To London, then, for Arsenal vs. Manchester City, and for two red cards. Surely there must have been something worth getting furious about? Well ... not really. It's hard for even the most whimperingly one-eyed to claim that a rugby tackle from behind on the edge of the six-yard box is anything other than a denial of a goalscoring opportunity and an act of gross and hilarious stupidity. When all that's left is the hoary whinge of "but ref, you've ruined the game", then nobody's really even trying.

The second red card, then? It was certainly a less straightforward decision. But because the game was done -- and had been ever since the 21st minute, when Thomas Vermaelen thought to himself 'nah, it's James Milner' -- what controversy there might have been diffused out into the wider conversation. Is there a War on Tackling? Is the game going to the effete, continental dogs? (Poodles, presumably.) "If you start sending people off for challenges like that, then the game is gone. I would never have been able to have had a career," said Robbie Savage, not quite thinking things through. Arsenal fans couldn't really get angry about anything, since they'd been soundly beaten; City fans, likewise, since they'd won comfortably. And so Super Sunday slipped gently from the world, leaving a brigade of opinion-piece writers and a platoon of keyboard warriors suddenly at a loss for something to do of an evening.

Any fallout, then? Some lingering follow-up excitement? Well, one of Sky’s inquisitive cameras recorded a linesman telling City’s players “They’ve paid 62 quid over there; go and see them”. Nice one, thought some. Uppity bugger, thought others. Things threatened to get momentarily heated when the official in question, a Mr John Brooks, was peremptorily removed by the Professional Games Match Officials Limited from his allocated midweek fixture. Was he being punished for being a decent bloke/chirpsy so-and-so? No, it turns out. He’s being protected because journalists have been ringing his mobile and this is policy whenever an official threatens to become the story. Which is disappointingly sensible.

Just as that died, the FA stepped in.
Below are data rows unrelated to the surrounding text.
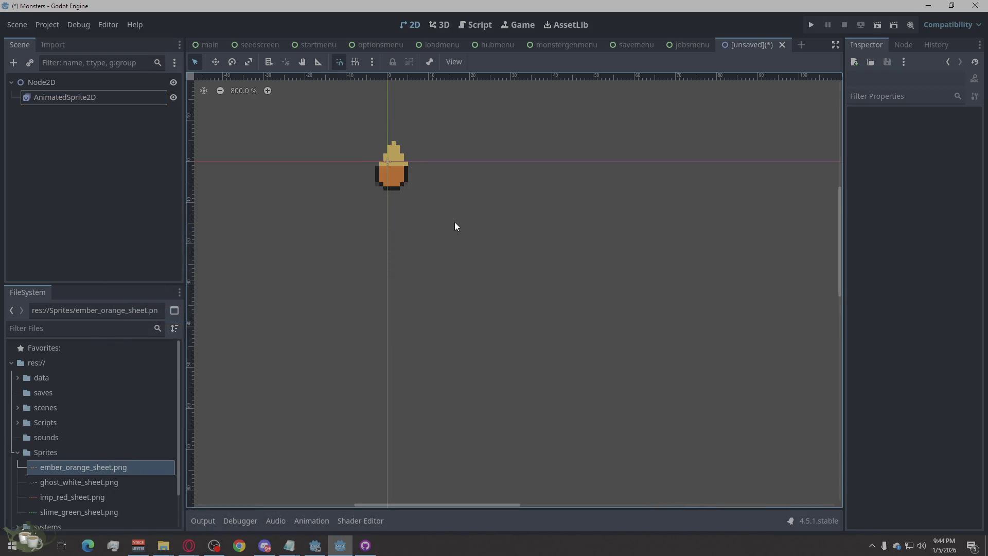
left_click(400, 165)
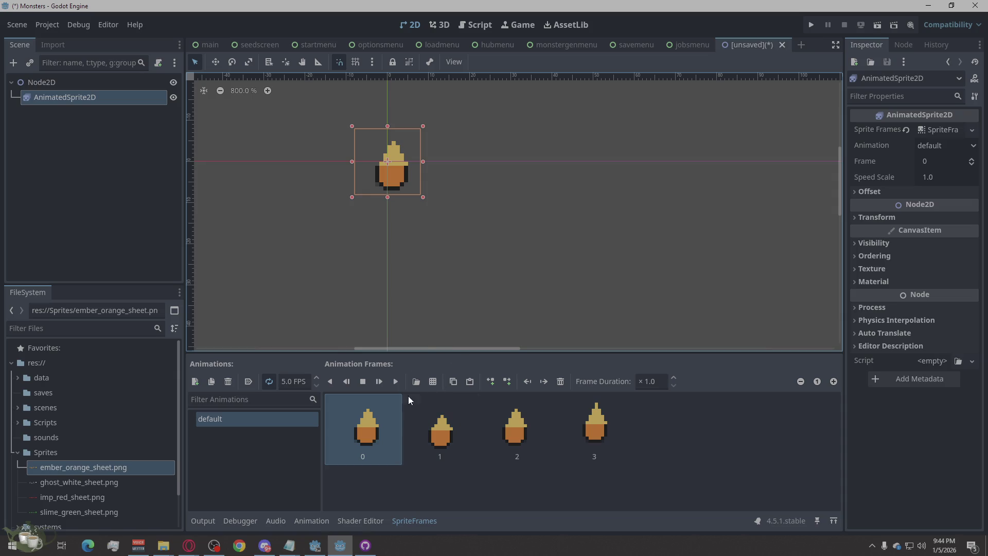
left_click(464, 438)
left_click(517, 427)
left_click(382, 380)
left_click(406, 141)
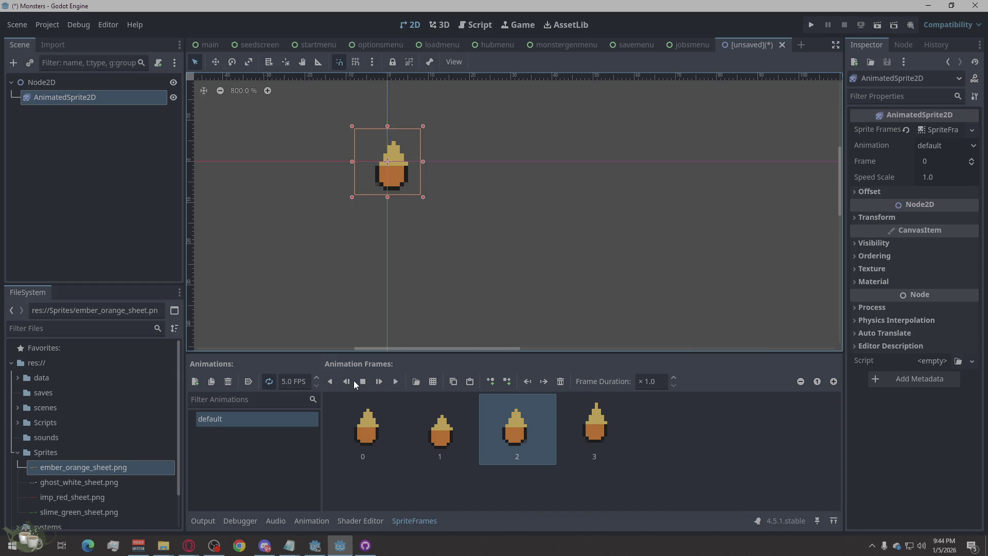
Play the ember animation, deselect to inspect the crisp pixels, and save the scene with Ctrl+S
left_click(395, 383)
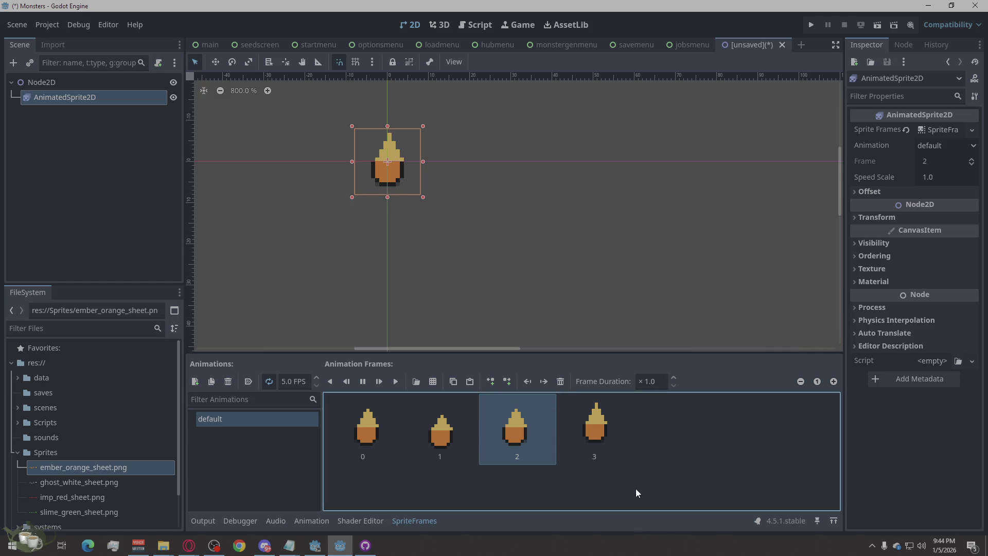
left_click(478, 262)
Mindful of the need to preserve the nation's footballing discourse, they thought 'everybody loves a vaguely inexplicable volte-face -- let's allow Manchester City's appeal. It'll give Arsenal fans a chance to exchange outraged screenshots, it'll irritate everybody who spent Sunday arguing it was the right call, and it'll make Robbie Savage, Alan Hansen, and everybody else that condemned the decision feel deliciously smug for a bit'. So they did. But too little, too late. It's hard to get truly riled about something so irrelevant to the result, and it's hard to work up even momentary surprise at the FA being inconsistent or incoherent in the application of their own policies. (Joleon Lescott must be furious, mind.)

Thin gruel, for a Premier League grown fat on rich, creamy controversy. It felt, on Sunday night, as though nothing more ground-shaking than two games of football had taken place. The right teams won, the right teams lost, and the world continued on its merry way. Now, next weekend, another Super-Duper Sunday looms. Cross your fingers and toes that something utterly stupid happens. André Villas-Boas, eat a corner flag. Branislav Ivanovic, punch a ball, or a face, or a ball into a face into a goal. Your own goal, maybe, or your own face. Or both.

Something. Anything. Save us from this sudden, disorientating attack of shared sanity. It’s not healthy, and it’s not right, and it’s not what the Premier League is all about. Step up, football people. Your country needs you.